An update of the South Korean defense systems which, while not certainly favoring North Korea – but rather placing it in an escalation logic – is not even liked by China, Iran and the areas of the Greater Middle East not hegemonized by the United States.

Moreover, we do not yet know whether North Korea really has a chance to build and perfect a missile capable of carrying an inevitably small nuclear charge up to the Hawaii Islands or Alaska.

Furthermore, the North Korean government itself announced that its enriched uranium and plutonium production activities, in Nyongbyon, are still operating in full swing.

Hence, there are two critical factors to be emphasized. The first the increasing coldness of China, which is fed up with an undisciplined ally that is clearly on a collision course with its interests in the region. The second is the silence of Russia, who needs a strong and "dangerous ally" like North Korea on the sidelines of the Greater Middle East.

Hence, as said before, the significance of the new launch is now very clear: North Korea has the strategic and military autonomy enabling it not to need China’s traditional mediation. It can negotiate a bilateral agreement with its old ally, namely the Russian Federation. Further, it does not want the definition of a credible missile threat to South Korea. Finally, it wants to deal on equal terms with the major powers of the region, namely Japan, Indonesia, the United States, and India, to establish a new economic and geopolitical mechanism which stabilizes the North Korean regime.

Hence, there can only be one single solution.

Instead of creating the myth – unnecessary and devoid of practical implications – of the bad boy or the uncontrollable and maybe a bit “crazy” free rider, the Six Party Talks process should be resumed, with other guidelines.

As is well-known, the six-party process, involving South Korea, North Korea, the United States, China, Japan, and Russia, ended just following the protests of the UN Security Council meeting on April 13, 2009, condemning the launch of a North Korean satellite, which had failed at the time.

Certainly, North Korea wants to be integrated into the world market, but it does not want to do so in such a subordinate position as to radically transform its current political regime.

From this viewpoint, in the future, North Korea will strengthen its nuclear, civilian and military activities. Particularly, it will rebuild a strategic relationship with Iran and, indirectly, with the Russian Federation, as well as also with Bashar el-Assad’s new Syria and with the Vietnamese area, where it shall accept competition with China, even at a geopolitical level.

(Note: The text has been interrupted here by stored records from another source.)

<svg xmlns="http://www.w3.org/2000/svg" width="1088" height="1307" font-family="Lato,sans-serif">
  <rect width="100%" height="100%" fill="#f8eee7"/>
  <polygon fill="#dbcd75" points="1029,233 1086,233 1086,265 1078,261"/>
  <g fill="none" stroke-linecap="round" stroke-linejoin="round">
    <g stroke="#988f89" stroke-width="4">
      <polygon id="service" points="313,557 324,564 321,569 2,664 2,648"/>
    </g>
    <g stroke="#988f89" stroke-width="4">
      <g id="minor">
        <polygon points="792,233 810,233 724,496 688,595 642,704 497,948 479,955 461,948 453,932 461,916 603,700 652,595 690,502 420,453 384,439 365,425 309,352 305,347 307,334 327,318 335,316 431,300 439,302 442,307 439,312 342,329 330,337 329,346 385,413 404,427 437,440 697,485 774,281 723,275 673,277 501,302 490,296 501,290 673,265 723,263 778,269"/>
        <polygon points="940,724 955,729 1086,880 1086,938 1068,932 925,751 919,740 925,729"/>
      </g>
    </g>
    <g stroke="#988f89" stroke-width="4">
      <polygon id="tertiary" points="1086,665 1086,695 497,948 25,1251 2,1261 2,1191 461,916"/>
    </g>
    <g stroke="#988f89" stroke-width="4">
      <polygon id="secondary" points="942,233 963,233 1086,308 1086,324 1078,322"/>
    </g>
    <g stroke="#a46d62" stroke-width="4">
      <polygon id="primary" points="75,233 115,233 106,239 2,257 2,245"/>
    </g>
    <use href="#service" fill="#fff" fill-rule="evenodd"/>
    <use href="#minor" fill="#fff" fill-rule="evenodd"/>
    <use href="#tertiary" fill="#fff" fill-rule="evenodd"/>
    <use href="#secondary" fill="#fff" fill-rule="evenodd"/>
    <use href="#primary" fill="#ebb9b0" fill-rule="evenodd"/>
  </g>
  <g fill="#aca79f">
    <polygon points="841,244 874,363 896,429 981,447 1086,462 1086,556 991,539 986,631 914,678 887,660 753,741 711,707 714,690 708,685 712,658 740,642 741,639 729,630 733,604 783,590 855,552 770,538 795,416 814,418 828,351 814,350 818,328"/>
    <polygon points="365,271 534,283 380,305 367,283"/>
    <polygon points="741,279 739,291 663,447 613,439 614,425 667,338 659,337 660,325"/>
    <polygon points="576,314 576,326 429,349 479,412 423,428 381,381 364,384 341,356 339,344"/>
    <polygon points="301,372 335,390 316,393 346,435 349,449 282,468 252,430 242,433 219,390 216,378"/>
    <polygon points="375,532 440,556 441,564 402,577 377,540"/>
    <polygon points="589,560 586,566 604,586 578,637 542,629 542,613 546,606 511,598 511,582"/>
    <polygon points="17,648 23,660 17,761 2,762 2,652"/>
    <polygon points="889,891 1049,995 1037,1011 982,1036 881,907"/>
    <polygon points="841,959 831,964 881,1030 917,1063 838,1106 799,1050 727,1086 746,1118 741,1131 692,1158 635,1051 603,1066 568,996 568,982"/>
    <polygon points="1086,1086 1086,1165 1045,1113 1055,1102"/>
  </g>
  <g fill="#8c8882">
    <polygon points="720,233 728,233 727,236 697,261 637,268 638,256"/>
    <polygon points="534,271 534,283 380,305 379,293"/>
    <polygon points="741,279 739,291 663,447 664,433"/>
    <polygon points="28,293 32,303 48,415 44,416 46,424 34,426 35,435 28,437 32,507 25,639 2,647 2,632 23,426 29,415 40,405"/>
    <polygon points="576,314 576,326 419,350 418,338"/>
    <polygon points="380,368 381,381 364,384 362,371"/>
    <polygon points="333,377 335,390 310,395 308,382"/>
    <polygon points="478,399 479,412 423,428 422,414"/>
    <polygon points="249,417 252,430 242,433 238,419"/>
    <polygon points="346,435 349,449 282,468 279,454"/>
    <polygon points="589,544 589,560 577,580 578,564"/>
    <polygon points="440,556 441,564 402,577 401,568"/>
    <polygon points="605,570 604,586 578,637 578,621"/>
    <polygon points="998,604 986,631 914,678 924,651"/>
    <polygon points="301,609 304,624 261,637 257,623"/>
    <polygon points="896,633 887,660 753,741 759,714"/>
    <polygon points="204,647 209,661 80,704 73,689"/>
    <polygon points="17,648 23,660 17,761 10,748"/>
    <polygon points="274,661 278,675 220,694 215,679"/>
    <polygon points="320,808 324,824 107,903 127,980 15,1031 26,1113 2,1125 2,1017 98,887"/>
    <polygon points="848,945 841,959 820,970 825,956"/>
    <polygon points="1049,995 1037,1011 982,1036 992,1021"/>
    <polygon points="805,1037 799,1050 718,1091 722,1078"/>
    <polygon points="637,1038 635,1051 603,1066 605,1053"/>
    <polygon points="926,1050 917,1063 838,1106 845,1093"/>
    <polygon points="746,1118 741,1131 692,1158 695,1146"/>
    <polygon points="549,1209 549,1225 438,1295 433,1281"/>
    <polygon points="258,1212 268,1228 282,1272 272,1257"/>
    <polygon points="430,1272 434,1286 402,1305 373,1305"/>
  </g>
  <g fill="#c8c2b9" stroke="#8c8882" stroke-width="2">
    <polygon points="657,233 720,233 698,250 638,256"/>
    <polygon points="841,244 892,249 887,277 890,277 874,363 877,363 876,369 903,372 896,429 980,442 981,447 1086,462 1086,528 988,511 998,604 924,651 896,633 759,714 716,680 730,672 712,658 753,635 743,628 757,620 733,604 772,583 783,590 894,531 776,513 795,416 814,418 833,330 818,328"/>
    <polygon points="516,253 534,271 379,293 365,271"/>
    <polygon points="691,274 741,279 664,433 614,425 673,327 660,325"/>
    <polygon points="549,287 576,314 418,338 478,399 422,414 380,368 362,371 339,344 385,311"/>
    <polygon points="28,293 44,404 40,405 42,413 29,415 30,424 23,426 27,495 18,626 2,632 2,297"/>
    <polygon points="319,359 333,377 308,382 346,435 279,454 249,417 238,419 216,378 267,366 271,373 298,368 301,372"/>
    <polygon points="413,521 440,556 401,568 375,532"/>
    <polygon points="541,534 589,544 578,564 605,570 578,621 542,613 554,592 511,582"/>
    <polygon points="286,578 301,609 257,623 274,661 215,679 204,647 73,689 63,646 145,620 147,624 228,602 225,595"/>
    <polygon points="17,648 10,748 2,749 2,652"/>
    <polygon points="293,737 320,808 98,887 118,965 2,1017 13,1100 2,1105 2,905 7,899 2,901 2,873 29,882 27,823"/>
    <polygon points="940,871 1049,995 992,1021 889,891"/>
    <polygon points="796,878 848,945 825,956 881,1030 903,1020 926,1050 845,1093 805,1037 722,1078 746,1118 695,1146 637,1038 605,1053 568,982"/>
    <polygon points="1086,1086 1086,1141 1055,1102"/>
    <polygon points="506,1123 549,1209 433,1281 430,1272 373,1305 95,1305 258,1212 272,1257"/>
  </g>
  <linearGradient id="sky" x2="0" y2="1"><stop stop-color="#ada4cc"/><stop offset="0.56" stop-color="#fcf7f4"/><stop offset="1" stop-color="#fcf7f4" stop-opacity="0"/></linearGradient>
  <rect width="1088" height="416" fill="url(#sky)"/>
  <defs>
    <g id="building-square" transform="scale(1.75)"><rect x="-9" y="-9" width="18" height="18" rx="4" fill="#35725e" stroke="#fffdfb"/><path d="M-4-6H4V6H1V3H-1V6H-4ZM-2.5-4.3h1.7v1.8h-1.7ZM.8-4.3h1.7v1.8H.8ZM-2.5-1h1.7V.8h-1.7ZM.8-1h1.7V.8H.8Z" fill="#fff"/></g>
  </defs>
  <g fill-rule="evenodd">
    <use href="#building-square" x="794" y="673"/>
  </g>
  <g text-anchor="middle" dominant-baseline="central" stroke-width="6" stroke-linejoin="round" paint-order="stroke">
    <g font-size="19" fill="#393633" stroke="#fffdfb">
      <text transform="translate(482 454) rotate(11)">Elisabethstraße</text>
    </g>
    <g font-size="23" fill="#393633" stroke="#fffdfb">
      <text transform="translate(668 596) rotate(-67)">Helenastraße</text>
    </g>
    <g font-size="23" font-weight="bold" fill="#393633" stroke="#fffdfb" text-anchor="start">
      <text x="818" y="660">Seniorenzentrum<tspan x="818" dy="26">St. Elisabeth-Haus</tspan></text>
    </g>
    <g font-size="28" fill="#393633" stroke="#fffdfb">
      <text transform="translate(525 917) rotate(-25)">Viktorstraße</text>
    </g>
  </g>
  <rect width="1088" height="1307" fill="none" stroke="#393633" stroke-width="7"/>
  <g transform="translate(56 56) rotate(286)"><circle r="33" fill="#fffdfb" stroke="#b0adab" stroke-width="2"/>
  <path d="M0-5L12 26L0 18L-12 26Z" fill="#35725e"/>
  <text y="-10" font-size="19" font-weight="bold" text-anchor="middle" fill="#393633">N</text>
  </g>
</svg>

Hence, if Donald Trump will not walk the same moralistic, naive and ineffective road as George W. Bush, and not only talk about the "axis of evil," but rather rethink the whole Eastern and Asian system – even from a position of strength – he shall build a new role for North Korea.

If supported in its economic modernization efforts, as indeed the United States did from 2003 to 2007 in the framework of the Six-Party Talks, in the future North Korea could prove to be part of an "axis of good."

This means an ally not subordinate to China, which is much needed by the United States in Asia, and a very interesting economic development point of reference, as well as a useful collaborator for containing the new Southeast Asia’s military and economic realities.

The future will never be entirely peaceful in the region. Having a number of allies, or anyway non-aligned countries in Southeast Asia, could be extremely useful for the United States.